• **EXCERPTED TEXT**:

Topic: Of Q-constructions and other demons

Federica Pasqualone (May 21 2025 at 14:46):

Hi everyone, I have the following question: Is the Q-construction over an exact category $\mathcal{E}$ yielding a triangulated category? Or not always? I just wanna make sure I got it right. Thanks!

Kevin Carlson (May 21 2025 at 17:26):

No, I think you have a level shift there. Algebraic K-theory of an exact (or Waldhausen or stable $\infty-$) category is a single spectrum, not a whole triangulated category.

Federica Pasqualone (May 21 2025 at 17:51):

Thanks @Kevin Carlson ! Actually I was wondering about $\Sigma$, i.e. the shift. Because one takes equivalence classes of spans of admissible monic epic ...

Federica Pasqualone (May 21 2025 at 17:54):

Well the K-theory comes later, it is the loop space of the geometric realization of the nerve of the Quillen construction, i.e. $K\left(\mathcal{E}\right) := \Omega|NQ\mathcal{E}|$.

Kevin Carlson (May 21 2025 at 17:58):

Ah, I see what you were thinking; I tend to think of the Q-construction as going all the way to the algebraic K-theory. I don't remember basically any details about the category $Q\mathcal E$ but I'd be a bit shocked if it were triangulated. Do you know any of the appropriate properties?

Federica Pasqualone (May 21 2025 at 18:02):

I am meditating on the shift :woman_in_lotus_position: :rolling_on_the_floor_laughing:

Federica Pasqualone (May 21 2025 at 18:03):

It should be that one takes an exact category and defines the morphisms as equivalence classes of spans of admissible mono-epis (the objects are the same as the original exact category). Here you are $Q\mathcal{E}$.

Federica Pasqualone (May 21 2025 at 18:09):

For the triangulated category, if this is what you were referring to, we need to define in fact a triangulation ($\Sigma$ and a class of distinguished triangles) satisfying certain axioms.

Federica Pasqualone (May 21 2025 at 18:13):

Add to the list of Federica's thoughts that the derived category of an Abelian one is indeed triangulated...

Antonio Lorenzin (May 21 2025 at 18:29):

Federica Pasqualone said:

Add to the list of Federica's thoughts that the derived category of an Abelian one is indeed triangulated...

• **DATA LISTING**:
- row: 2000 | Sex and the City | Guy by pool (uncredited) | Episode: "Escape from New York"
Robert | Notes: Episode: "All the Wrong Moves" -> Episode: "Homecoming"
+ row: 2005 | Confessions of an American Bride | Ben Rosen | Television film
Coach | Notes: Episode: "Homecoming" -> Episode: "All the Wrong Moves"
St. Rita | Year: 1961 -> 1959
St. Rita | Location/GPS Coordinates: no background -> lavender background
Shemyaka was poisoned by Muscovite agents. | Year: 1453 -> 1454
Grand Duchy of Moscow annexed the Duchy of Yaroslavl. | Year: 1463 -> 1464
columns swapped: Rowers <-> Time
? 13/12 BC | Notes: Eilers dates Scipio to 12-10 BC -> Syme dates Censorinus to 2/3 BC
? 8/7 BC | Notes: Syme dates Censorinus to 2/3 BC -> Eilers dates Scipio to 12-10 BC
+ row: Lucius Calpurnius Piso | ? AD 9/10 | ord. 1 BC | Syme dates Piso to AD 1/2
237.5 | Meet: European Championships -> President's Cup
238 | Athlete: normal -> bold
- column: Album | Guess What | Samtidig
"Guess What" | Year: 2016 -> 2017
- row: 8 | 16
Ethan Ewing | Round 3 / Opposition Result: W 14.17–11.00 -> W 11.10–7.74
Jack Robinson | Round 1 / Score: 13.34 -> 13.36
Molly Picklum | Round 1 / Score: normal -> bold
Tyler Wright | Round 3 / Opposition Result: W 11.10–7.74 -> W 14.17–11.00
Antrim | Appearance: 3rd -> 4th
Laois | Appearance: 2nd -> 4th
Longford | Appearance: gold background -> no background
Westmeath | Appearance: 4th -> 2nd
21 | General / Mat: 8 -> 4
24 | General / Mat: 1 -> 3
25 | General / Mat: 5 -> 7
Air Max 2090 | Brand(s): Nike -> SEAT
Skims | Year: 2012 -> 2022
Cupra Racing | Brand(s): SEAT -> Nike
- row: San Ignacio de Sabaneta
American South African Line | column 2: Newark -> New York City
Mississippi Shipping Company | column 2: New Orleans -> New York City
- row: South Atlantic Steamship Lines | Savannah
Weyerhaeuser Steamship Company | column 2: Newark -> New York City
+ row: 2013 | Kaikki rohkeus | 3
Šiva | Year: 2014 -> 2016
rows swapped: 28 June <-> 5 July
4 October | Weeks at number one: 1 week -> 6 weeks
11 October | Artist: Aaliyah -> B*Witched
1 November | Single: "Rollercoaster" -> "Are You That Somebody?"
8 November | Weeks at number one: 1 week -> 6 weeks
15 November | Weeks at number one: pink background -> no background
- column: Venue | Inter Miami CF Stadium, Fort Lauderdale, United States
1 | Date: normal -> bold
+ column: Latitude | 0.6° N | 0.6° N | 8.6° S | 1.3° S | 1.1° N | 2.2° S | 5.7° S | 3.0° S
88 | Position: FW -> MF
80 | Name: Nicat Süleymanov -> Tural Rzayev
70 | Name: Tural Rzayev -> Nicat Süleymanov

• **REQUIRED WORK**: Repeat the passage of the thread on the Q-construction from "For the triangulated" to "satisfying certain axioms.". The records have no connection to the thread on the Q-construction.

• **SOLUTION**:
For the triangulated category, if this is what you were referring to, we need to define in fact a triangulation ($\Sigma$ and a class of distinguished triangles) satisfying certain axioms.